Southern Legal Resource Center, Inc.
News Release
August 18, 2004
BLACK MOUNTAIN, NC — H. K. Edgerton, former NAACP officer turned Southern Heritage spokesman and Confederate Southern-American, will lead a peace march in response to an artist’s “lynching” of a Confederate flag at Gettysburg (PA) College on Sept. 3.
The lynching ceremony, titled, “The Proper Way to Hang a Confederate Flag”, will kick off an exhibition called “Recoloration Proclamation: The Gettysburg Redress” by artist John Sims. It will also feature Confederate flags that Sims has rendered in alternate colors, including African liberation colors and two “drag flags” done in pink and lavender and trimmed with spangles.
But it is the elaborate lynching ceremony — an act of symbolically “killing” the Confederate flag — that will bring him and numbers of Southern heritage defenders to Gettysburg, Edgerton says.
“We concede the right to artistic _expression,” Edgerton said. “Sims is an avant-garde ‘artist’ and this is how he promotes himself and gets free publicity for his ‘art.’. But the lynching thing is a hate crime, pure and simple. It is a mean-spirited, vicious, deliberate piece of propaganda and Sims knows it. He has an agenda. He has a right to create what he wants, but he is also answerable for the consequences of his actions.”
Edgerton says news of Sims’ project is causing a groundswell of resentment across the South, where it is seen as yet another example of Confederate-bashing that has been steadily intensifying for the past twenty years. “This sort of thing is very inflammatory,” he said. “It contributes to the climate that results in people being fired or beaten up or worse for displaying Confederate symbols.” Edgerton, Chairman of the Board of Advisors of the Southern Legal Resource Center has logged more than 3,000 miles walking across the South carrying a Confederate flag, is expected to march into Gettysburg from Chambersburg on Sept. 2, following the route that elements of Robert E. Lee’s army used in July of 1863.
Thursday night near Gettysburg College, Edgerton plans to have a candlelight reading of the names of all Confederate soldiers who died on the field at Gettysburg. A bell will be rung after the reading of each name.
Edgerton’s claim of hate inspired violence against the Confederate community is not idle, he says, and Sims’ “lynching” a Confederate flag is an accurate characterization of what is happening to the Confederate community. Lynching by definition is a killing by mob action without legal sanction or due process. “That is actually what is happening to Confederate symbols and people today!” Edgerton said.

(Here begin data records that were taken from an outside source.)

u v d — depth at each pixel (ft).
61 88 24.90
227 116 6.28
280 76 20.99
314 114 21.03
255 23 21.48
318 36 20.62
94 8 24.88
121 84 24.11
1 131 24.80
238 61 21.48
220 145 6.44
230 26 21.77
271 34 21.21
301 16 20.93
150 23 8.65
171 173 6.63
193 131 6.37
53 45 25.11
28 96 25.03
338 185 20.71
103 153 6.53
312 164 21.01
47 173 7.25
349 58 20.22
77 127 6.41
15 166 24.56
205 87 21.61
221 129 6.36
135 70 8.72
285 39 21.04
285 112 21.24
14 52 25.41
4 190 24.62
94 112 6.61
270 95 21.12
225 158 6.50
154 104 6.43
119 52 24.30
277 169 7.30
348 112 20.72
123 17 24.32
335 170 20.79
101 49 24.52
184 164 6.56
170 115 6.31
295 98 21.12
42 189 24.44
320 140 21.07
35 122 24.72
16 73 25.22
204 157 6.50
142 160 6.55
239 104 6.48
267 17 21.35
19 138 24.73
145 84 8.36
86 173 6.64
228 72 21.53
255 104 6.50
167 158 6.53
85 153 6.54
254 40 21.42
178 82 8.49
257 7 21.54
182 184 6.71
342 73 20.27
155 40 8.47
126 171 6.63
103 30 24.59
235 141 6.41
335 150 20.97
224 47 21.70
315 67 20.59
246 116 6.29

Accompanying Edgerton will be Rick Gebo of Philadelphia, who was assaulted in front of his wife and child for displaying two Confederate flags at a bluegrass concert in Allen County on July 31. Gebo’s assailants were not apprehended; however Gebo was arrested and detained by Falls Township police. He has never been charged with anything.
Also accompanying Edgerton will be 75 year old Curt Storey of Hunker, Pennsylvania, who was fired by Burns International Security for displaying a Confederate flags on his truck bumper and lunchbox at the Pittsburgh area Sony Plant. Storey’s legal bid (filed by the SLRC) to be considered a Confederate Southern-American for civil rights purposes is pending before the 3rd Circuit United States Court of Appeal in Philadelphia, PA.
“The Confederate Community comes to Gettysburg bearing an olive branch to Mr. Sims. Our message to him is: Stop the hatred! Stop this lynching! The War is over!” Edgerton concluded.
Edgerton will participate in the candlelight prayer vigil and memorial service sponsored by the Pennsylvania Division, Sons of Confederate Veterans on Friday, September 3rd in Gettysburg.
"I invite all people of goodwill, with love in their hearts to join me in bringing a message of peace, brotherhood and reconciliation to John Sims, Gettysburg College and the good people of Gettysburg, Pennsylvania," he said.
The Southern Legal Resource Center is a non-profit South Carolina civil rights public law firm that advocates on behalf of Confederate Southern-Americans and all Americans.